「ありがとね……ご、ごゆっくり~」

 あんまり優しくされたら戸惑うじゃないか。そんな気持ちを隠せないまま、温かなマグカップを両手で受け取り、(きびす)を返すラヴェルを見送った。離れていく男らしい広い背に、あたしの前から去っていった『あの人』が重なった。でもラヴェルは長髪でも黒髪でもないし、『あの人』の年齢でもない。ああ、でも、本当は黒髪なんだっけ? 伸ばしたら『あの人』の年の離れた弟くらいには思えるのかな。

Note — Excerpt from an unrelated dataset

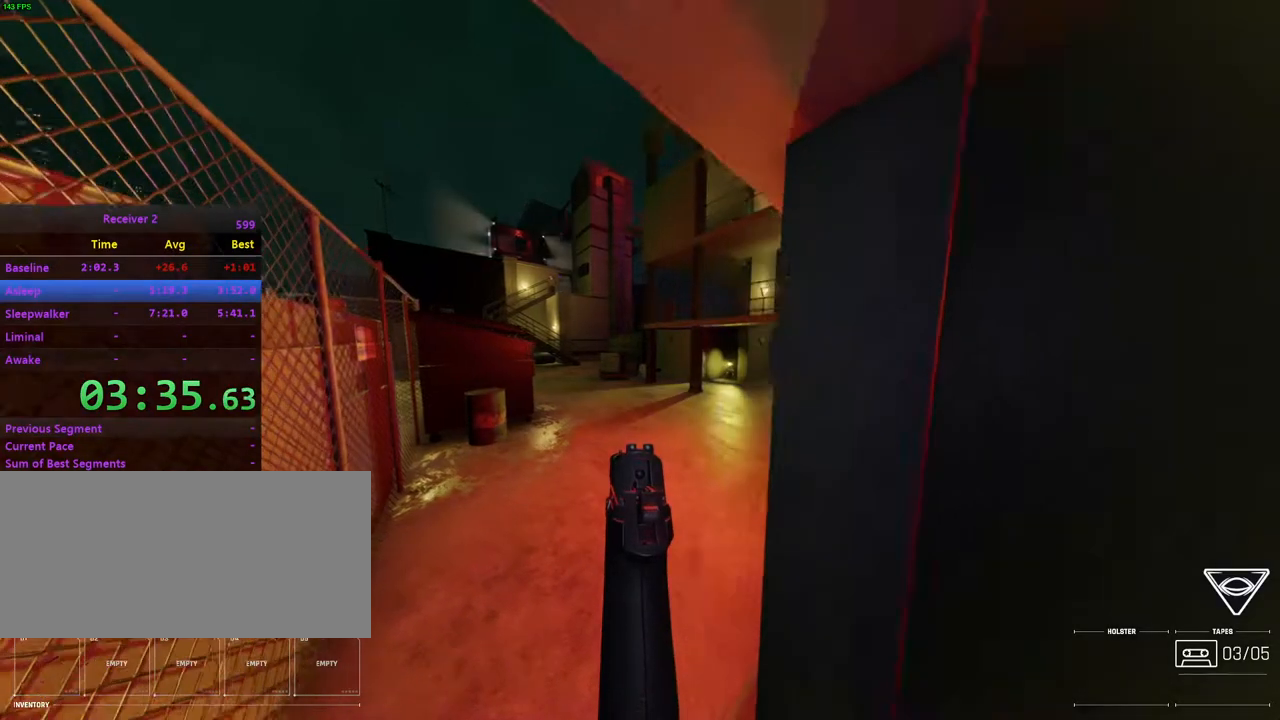
{"keys": ["i"], "mouse": [], "events": [[33, "h", "down"], [150, "l", "down"], [167, "h", "up"], [450, "l", "up"]]}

 あたしが『あの人』に出逢ったのは、もう十年も昔のこと。きっとその時『あの人』は、今のあたしと同じ十八歳位だったと思うから、今は三十手前だろう。もう……結婚でもしちゃっただろうか。それでも『あの人』との約束は叶えたいんだ。だって『あの人』は言ってくれた──「ユーシィ、いつか西へおいで……君の楽園を見せてあげるから」って。だから──



 あたしはいつの日か西へ行く。飛行船に乗って、『あの人』とあたしの楽園を見つける為に──



 『西へ』のキーワードを忘れないように、あたしは名乗らなかった『あの人』に名前を付けた。『ウエスト(西)』って。命の恩人である彼に、再会してお礼を言いたい。その為に此処へ来たんだ。

 おじいちゃん、空から見てて。あたしは父さんと母さんを殺した化け物を、やっつけてくれたウエストに必ずお礼をしてみせるから……って、おじいちゃんも父さん達と居るのね。天国で一緒に。